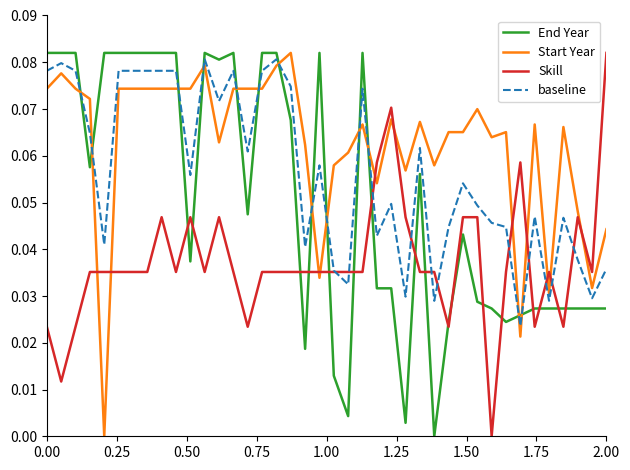

Rank the series by their average value, from highest to lowest.

Start Year, baseline, End Year, Skill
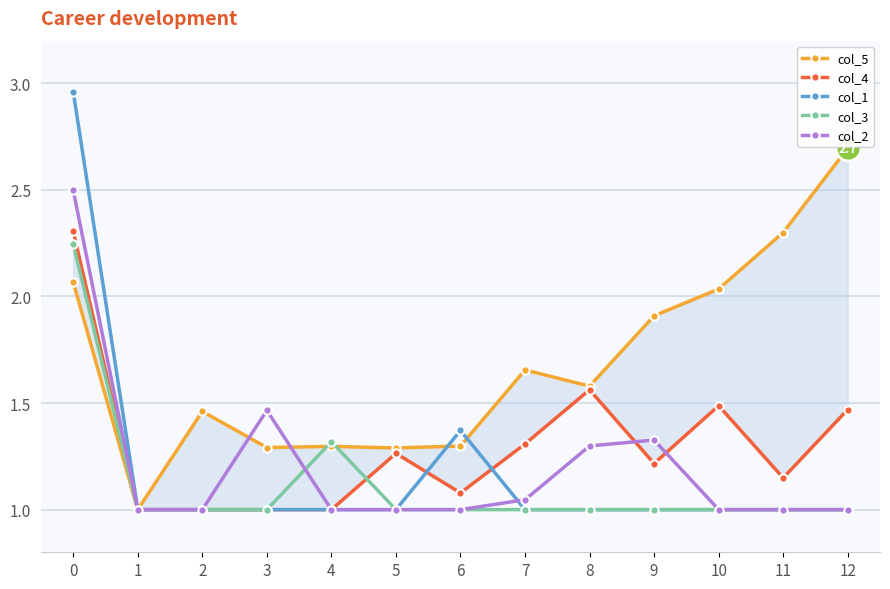

Reading right to left, list all the values displayed in this chart.

col_5: 12=2.7	11=2.3	10=2.0	9=1.9	8=1.6	7=1.7	6=1.3	5=1.3	4=1.3	3=1.3	2=1.5	1=1.0	0=2.1
col_4: 12=1.5	11=1.1	10=1.5	9=1.2	8=1.6	7=1.3	6=1.1	5=1.3	4=1.0	3=1.0	2=1.0	1=1.0	0=2.3
col_1: 12=1.0	11=1.0	10=1.0	9=1.0	8=1.0	7=1.0	6=1.4	5=1.0	4=1.0	3=1.0	2=1.0	1=1.0	0=3.0
col_3: 12=1.0	11=1.0	10=1.0	9=1.0	8=1.0	7=1.0	6=1.0	5=1.0	4=1.3	3=1.0	2=1.0	1=1.0	0=2.2
col_2: 12=1.0	11=1.0	10=1.0	9=1.3	8=1.3	7=1.0	6=1.0	5=1.0	4=1.0	3=1.5	2=1.0	1=1.0	0=2.5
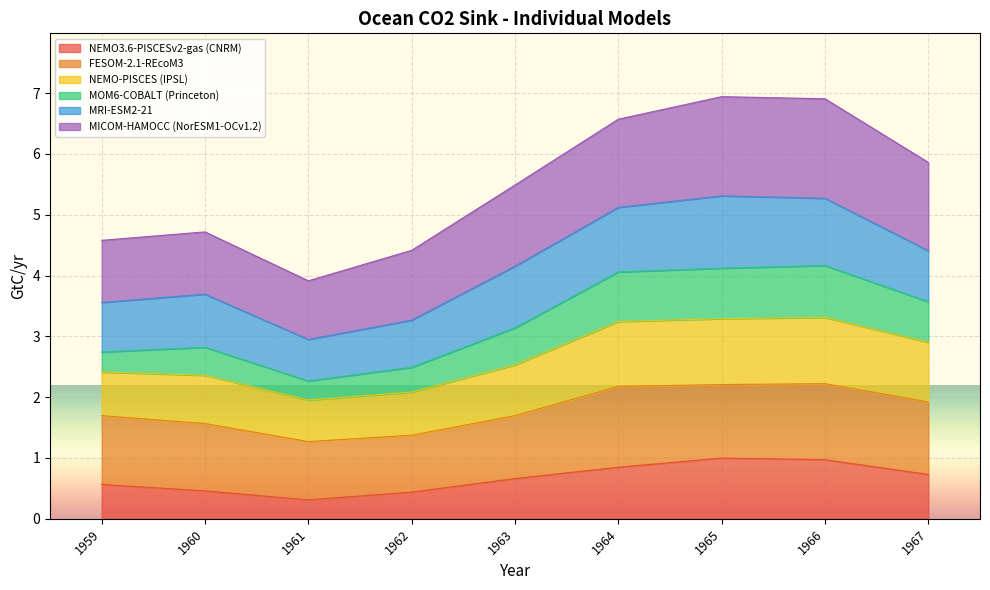

What is the total value across all series at 1966?

6.9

════════════════

# [TO DO]
From the records above, keep only the lines that contain the string "series", treating uppercase and lowercase as different.

# [OUTPUT BELOW]
Rank the series by their average value, from highest to lowest.
What is the total value across all series at 1966?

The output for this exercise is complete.